Thursday 19 March 2009

Review: The Prestige

A film that is seriously better than the parent book. How often does this happen? I'm struggling to think of other examples here.

A brief note on spoilers in reviews and blogs: I want to review this film/book and explain just what works. The plot is so tightly coiled however that almost anything I put into it will be a spoiler. The setting is not typical science-fiction, rather the conjuring-inspired novel which is becoming a genre of its own (Carter Beats The Devil, The Bullet Trick etc.) Here two playhouse magicians carry out a lifelong and deadly rivalry over the secret behind a certain illusion. However the central theme is one of the major science fiction concepts, associated with paradoxes and solutions in the literature, as well as speculation in real-world science. It isn't time travel or aliens - it's one of the other major concepts.

This is the main area where the film scores higher than the book - the scenario in the book, horrific though it is, skirts around the paradox. The film tackles it head on, and by showing you at the start the surprising (and gory) secret behind a particular magic trick, makes the paradox totally accessible and proves that it pre-dates science fiction! That's all I'm saying. I'd like to write a piece about this particular concept and how it's used in science fiction in general - and I will - but when I do I won't be able to mention the Prestige.

The book and film share a complex plot, both using structure (the book uses viewpoints from two journals, the film uses a non-linear flashback-heavy narrative) to tell the story unravelling the twists in an appropriate order.
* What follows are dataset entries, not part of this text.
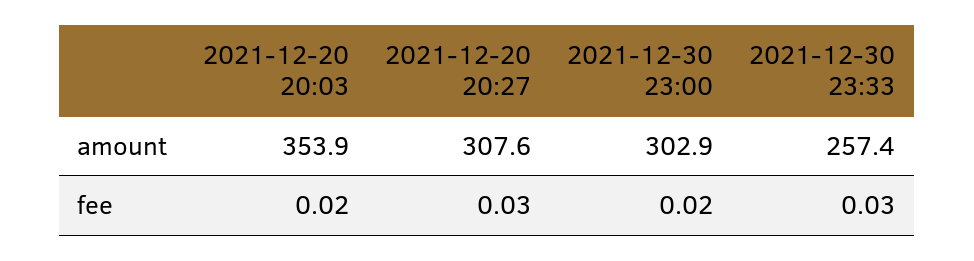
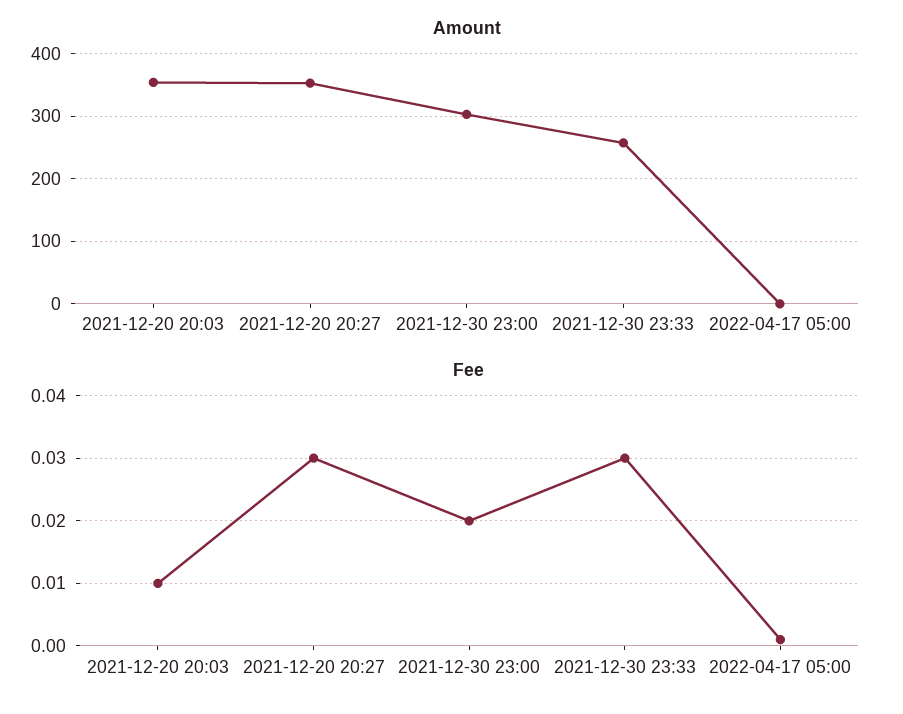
  {
    "amount": {
      "2021-12-20 20:03": 353.9,
-     "2021-12-20 20:27": 307.6,
+     "2021-12-20 20:27": 350,
      "2021-12-30 23:00": 302.9,
-     "2021-12-30 23:33": 257.4
+     "2021-12-30 23:33": 257.4,
+     "2022-04-17 05:00": 0
    },
    "fee": {
-     "2021-12-20 20:03": 0.02,
+     "2021-12-20 20:03": 0.01,
      "2021-12-20 20:27": 0.03,
      "2021-12-30 23:00": 0.02,
-     "2021-12-30 23:33": 0.03
+     "2021-12-30 23:33": 0.03,
+     "2022-04-17 05:00": 0.001
    }
  }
The result is gripping.

Something that works perfectly in the book and film is the inclusion of legendary physicist Nikola Tesla in a key role. Portraying Tesla essentially as a true worker of magic is romantic but more or less accurate - it just so happens that the mysterious Force he learnt to manipulate was the alternating current; his discoveries and demonstrations would have been indistinguishable from magic at the time to anyone but himself. At the end of his life he was penniless, quite possibly insane, and pursuing a range of concepts including the one in the film, as well as energy weapons and anti-gravity. There's no way of knowing whether he was delusional or onto something and might actually have achieved some of those things. Oh yeah, and whoever thought of casting David Bowie as Tesla was spot on and gets the sci-fi gene seal of approval.